* [Try it]
The records follow. Print, word for word, the first line through the "as well as a member of its board and" line.

Saved data entries:
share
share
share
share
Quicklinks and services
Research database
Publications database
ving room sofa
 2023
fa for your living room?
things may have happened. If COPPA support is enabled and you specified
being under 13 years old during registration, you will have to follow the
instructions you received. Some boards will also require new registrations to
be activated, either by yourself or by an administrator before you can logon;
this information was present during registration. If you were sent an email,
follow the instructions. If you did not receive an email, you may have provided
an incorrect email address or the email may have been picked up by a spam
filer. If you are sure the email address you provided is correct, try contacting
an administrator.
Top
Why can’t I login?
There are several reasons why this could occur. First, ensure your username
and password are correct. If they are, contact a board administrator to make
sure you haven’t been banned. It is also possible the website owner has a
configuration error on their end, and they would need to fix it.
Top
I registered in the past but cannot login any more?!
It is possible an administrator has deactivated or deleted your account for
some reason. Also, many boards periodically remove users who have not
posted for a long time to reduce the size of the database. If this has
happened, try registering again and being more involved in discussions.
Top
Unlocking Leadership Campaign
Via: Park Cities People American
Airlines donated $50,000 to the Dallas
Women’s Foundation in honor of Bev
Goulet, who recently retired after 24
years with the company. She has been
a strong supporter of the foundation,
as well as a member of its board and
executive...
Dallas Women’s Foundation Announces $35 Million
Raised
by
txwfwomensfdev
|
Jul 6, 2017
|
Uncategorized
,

* [Answer to the problem]
share
share
share
share
Quicklinks and services
Research database
Publications database
ving room sofa
 2023
fa for your living room?
things may have happened. If COPPA support is enabled and you specified
being under 13 years old during registration, you will have to follow the
instructions you received. Some boards will also require new registrations to
be activated, either by yourself or by an administrator before you can logon;
this information was present during registration. If you were sent an email,
follow the instructions. If you did not receive an email, you may have provided
an incorrect email address or the email may have been picked up by a spam
filer. If you are sure the email address you provided is correct, try contacting
an administrator.
Top
Why can’t I login?
There are several reasons why this could occur. First, ensure your username
and password are correct. If they are, contact a board administrator to make
sure you haven’t been banned. It is also possible the website owner has a
configuration error on their end, and they would need to fix it.
Top
I registered in the past but cannot login any more?!
It is possible an administrator has deactivated or deleted your account for
some reason. Also, many boards periodically remove users who have not
posted for a long time to reduce the size of the database. If this has
happened, try registering again and being more involved in discussions.
Top
Unlocking Leadership Campaign
Via: Park Cities People American
Airlines donated $50,000 to the Dallas
Women’s Foundation in honor of Bev
Goulet, who recently retired after 24
years with the company. She has been
a strong supporter of the foundation,
as well as a member of its board and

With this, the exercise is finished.